Advent Song for December 20: Stay Another Day

YES I KNOW IT’S A SAD SONG but it makes me happy, because it was Christmas number one in 1994, the year I went away to university, and it reminds me of sitting in my student halls kitchen at Essex watching it on a teeny TV which you had to change channels on by turning a dial and waiting for the snow to mostly disappear (this is how the radio in my bedroom still works). The first year of university, if you are lucky enough to go, is a magical time: you are living independently but with a massive professional support network hidden just out of sight; in my day you had – unthinkably – a student grant (just); you’re only expected to attend about nine hours of lectures and seminars each week (is this still true?
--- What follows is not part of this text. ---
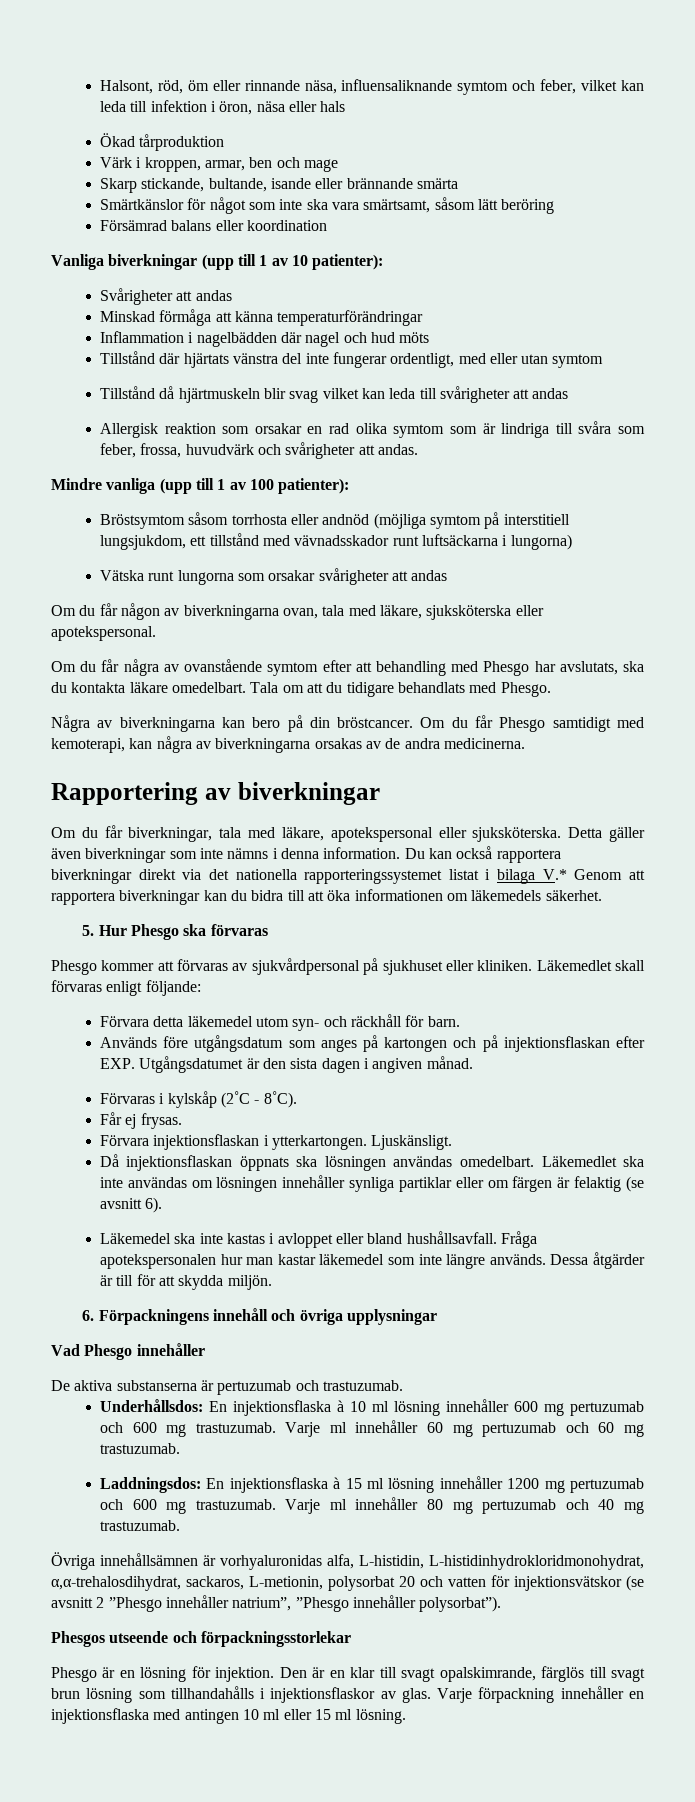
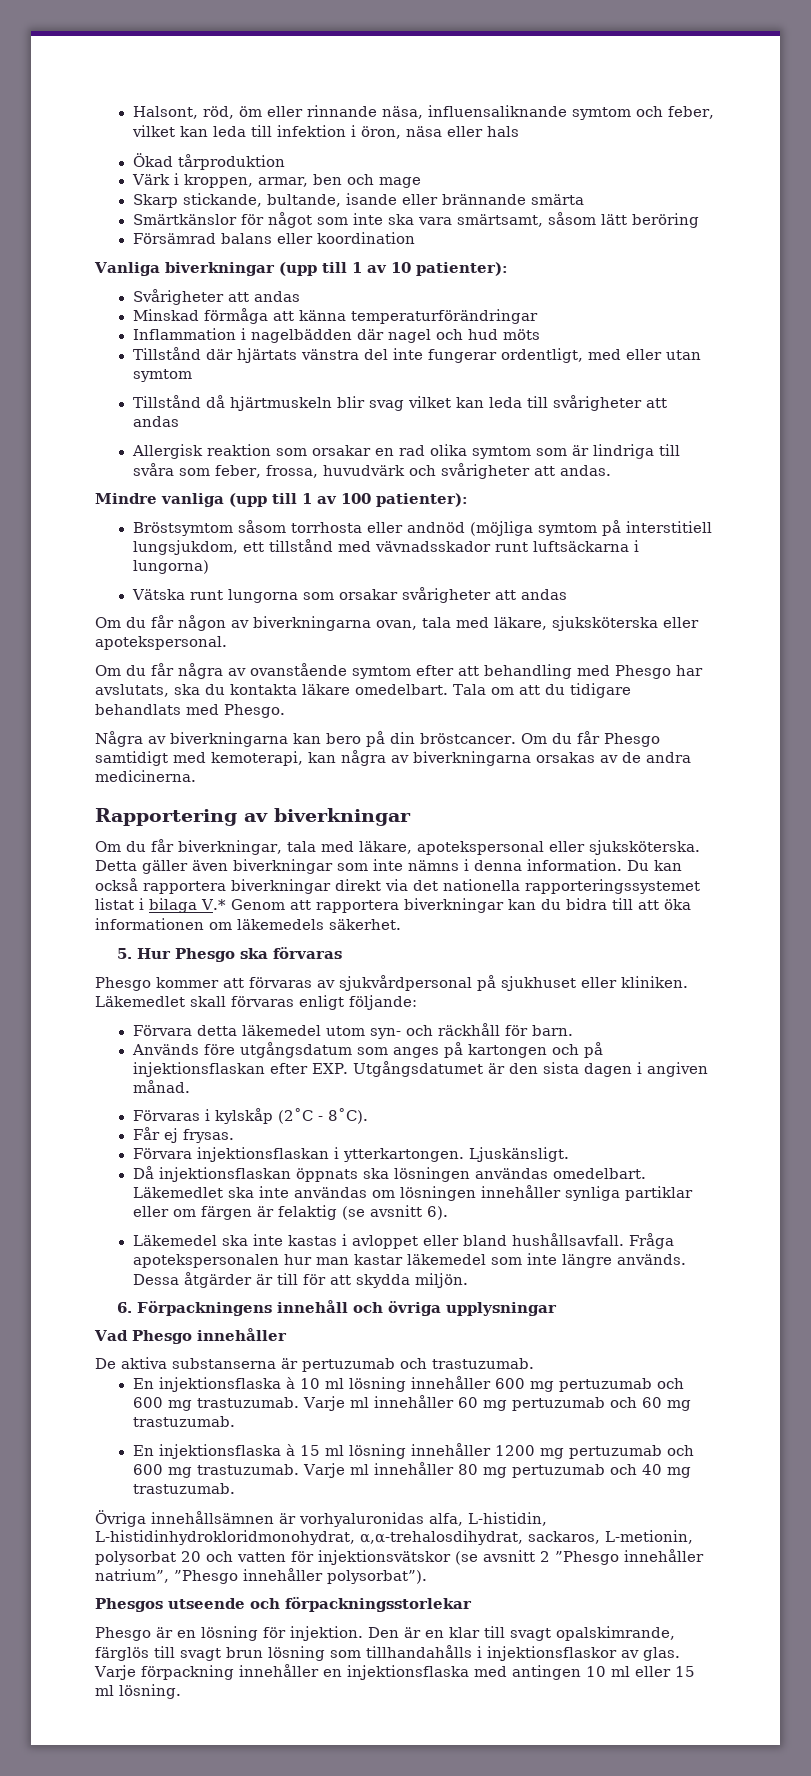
[99,1399,203,1412] Underhållsdos: -> (534, 1363) none
[99,1477,201,1493] Laddningsdos: -> (235, 1421) none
I have no idea) and the rest of the time is yours, to stretch your wings, join political societies, drink £1.20 pints of Foster’s at 4pm and fall in and out of love at least half a dozen times.

I address you from my sofa, where I am waiting for a man to finish fixing the dishwasher so that I can open the windows and waft away the strong smell of drains that he has created (via the dishwasher’s workings; not personally) and in some ways my life is more prosaic now than it was then, but it’s also a lot more satisfying and less turbulent, and there are children and dogs involved (not mine, but nearby, which means all the fun and none of the responsibility) and all the people who were important then are still important now, plus there are some really awesome new ones, so really 2019 is better than 1994 I CAN’T BELIEVE IT’S TWENTY FIVE YEARS AGO and one excellent illustration of that fact is that for the first time this year renewable energy sources have overtaken gas as the UK’s largest power supplier, as the proportion of our energy generated by fossil fuels fell to an all-time low. Good.